Silencing the Odorant Binding Protein RferOBP1768 Reduces the Strong Preference of Palm Weevil for the Major Aggregation Pheromone Compound Ferrugineol.

In insects, perception of the environment-food, mates, and prey-is mainly guided by chemical signals. The dynamic process of signal perception involves transport to odorant receptors (ORs) by soluble secretory proteins, odorant binding proteins (OBPs), which form the first stage in the process of olfactory recognition and are analogous to lipocalin family proteins in vertebrates. Although OBPs involved in the transport of pheromones to ORs have been functionally identified in insects, there is to date no report for Coleoptera. Furthermore, there is a lack of information on olfactory perception and the molecular mechanism by which OBPs participate in the transport of aggregation pheromones. We focus on the red palm weevil (RPW) Rhynchophorus ferrugineus, the most devastating quarantine pest of palm trees worldwide. In this work, we constructed libraries of all OBPs and selected antenna-specific and highly expressed OBPs for silencing through RNA interference.
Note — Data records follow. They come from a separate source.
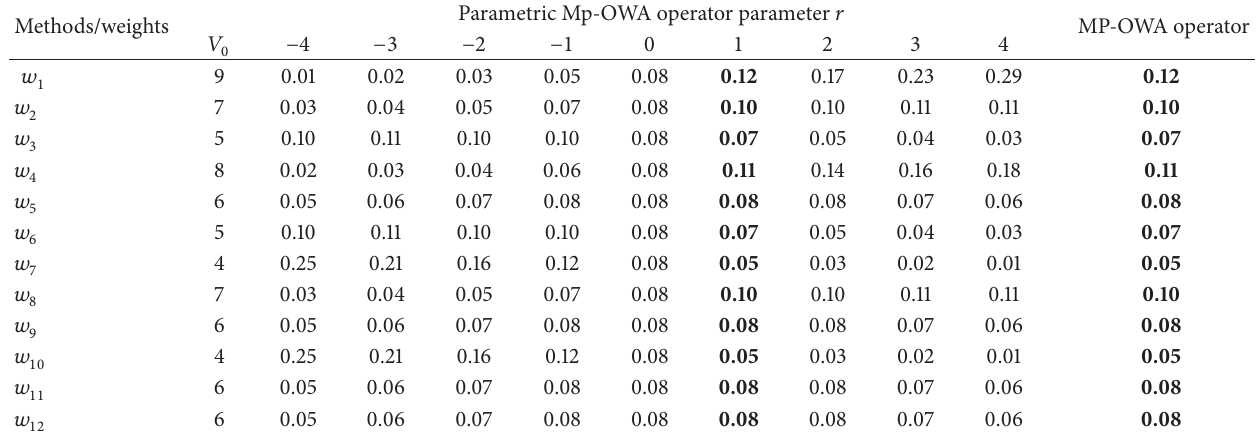
Table 5: Weights given to search engines with different values of parameter 𝑟 .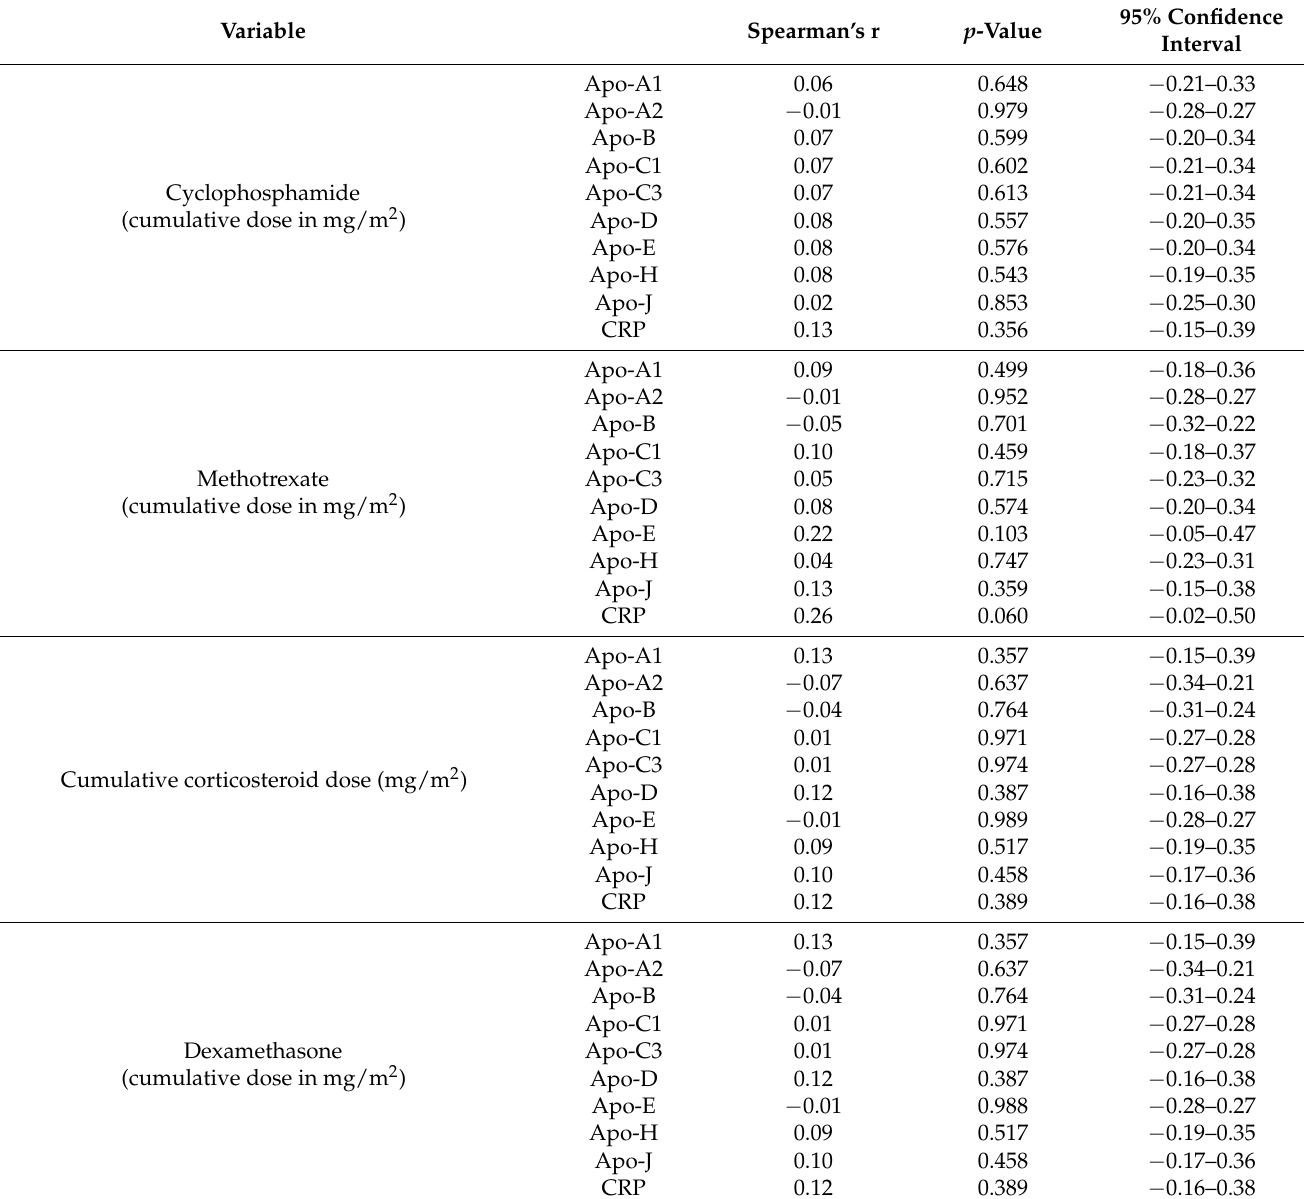
Table 5. Spearman’s rank correlation of apolipoprotein concentrations in patients with acute lym- phoblastic leukemia (ALL), depending on the selected anticancer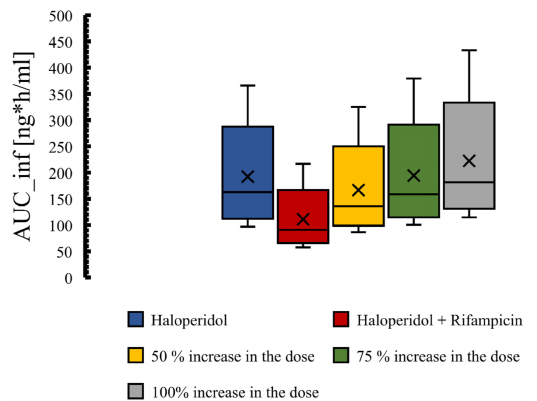
Figure 9. Dosing optimization to overcome the effect of PK interaction between haloperidol and rifampicin. 50%, 75%, and 100% increase in the dose of haloperidol in the combination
Aggregation pheromone compounds, 4-methyl-5-nonanol (ferrugineol) and 4-methyl-5-nonanone (ferruginone), and a kairomone, ethyl acetate, were then sequentially presented to individual RPWs. The results showed that antenna-specific RferOBP1768 aids in the capture and transport of ferrugineol to ORs. Silencing of RferOBP1768, which is responsible for pheromone binding, significantly disrupted pheromone communication. Study of odorant perception in palm weevil is important because the availability of literature regarding the nature and role of olfactory signaling in this insect may reveal likely candidates representative of animal olfaction and, more generally, of molecular recognition. Knowledge of OBPs recognizing the specific pheromone ferrugineol will allow for designing biosensors for the detection of this key compound in weevil monitoring in date palm fields.